[1] On 1 August 1263, Pope Urban IV instructed the Latin patriarch of Antioch, Opizo di Fieschi, to consecrate William to a diocese or archdiocese of his choosing in Arabia, Media or Armenia.
Good relations between Armenia and the Papacy were restored and, probably influenced by William, Hethum expressed a desire to establish a Dominican monastery in his kingdom.
On 12 February 1265, King Henry III assigned him the deanery of Wimborne for his maintenance until either he returned to his diocese or obtained another title.
In September, Henry revoked this grant and instead assigned William a yearly pension of 50 marks from the revenues of the manor of Havering.

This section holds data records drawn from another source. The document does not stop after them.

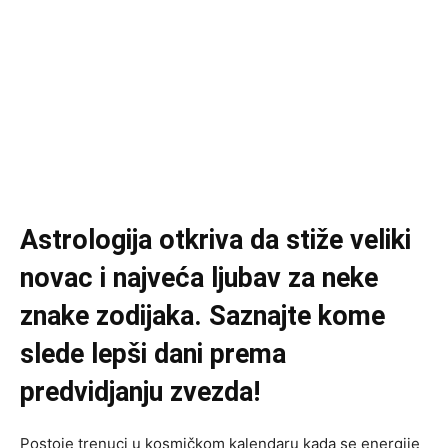
Astrologija otkriva da stiže veliki
novac i najveća ljubav za neke
znake zodijaka. Saznajte kome
slede lepši dani prema
predvidjanju zvezda!
Postoje trenuci u kosmičkom kalendaru kada se energije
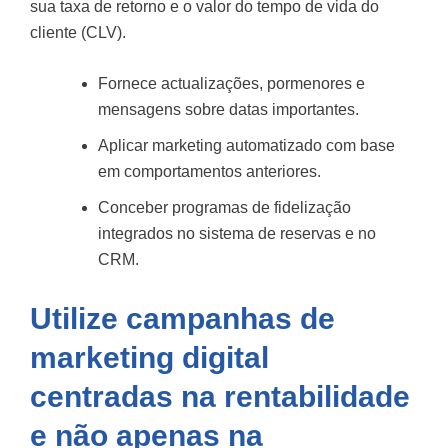
sua taxa de retorno e o valor do tempo de vida do
cliente (CLV).
Fornece actualizações, pormenores e
mensagens sobre datas importantes.
Aplicar marketing automatizado com base
em comportamentos anteriores.
Conceber programas de fidelização
integrados no sistema de reservas e no
CRM.
Utilize campanhas de
marketing digital
centradas na rentabilidade
e não apenas na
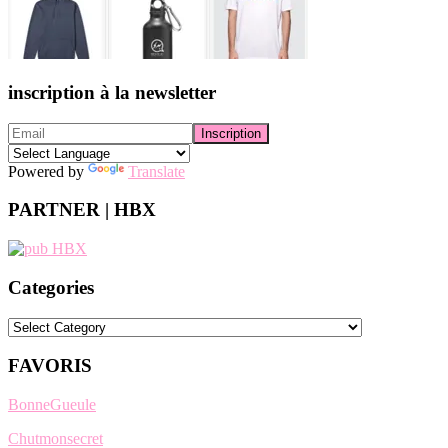
inscription à la newsletter
Powered by
Translate
PARTNER | HBX
Categories
Categories
FAVORIS
BonneGueule
Chutmonsecret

[2] At the siege of Kenilworth in 1266, William tried to negotiate with the rebellious garrison on behalf of the besieging royalist army, but he was refused entry into the castle.
In November 1277, he was acting as a Papal nuncio when he wrote to Godfrey Giffard, bishop of Worcester, about collecting Peter's pence.
He was presumably buried in a Dominican friary and his tombstone removed during the dissolution to St Mary's Church in Rhuddlan, where it resides today.
Its inscription, in Norman French, reads, "Pray for the soul of Friar William Freney, archbishop of Rages".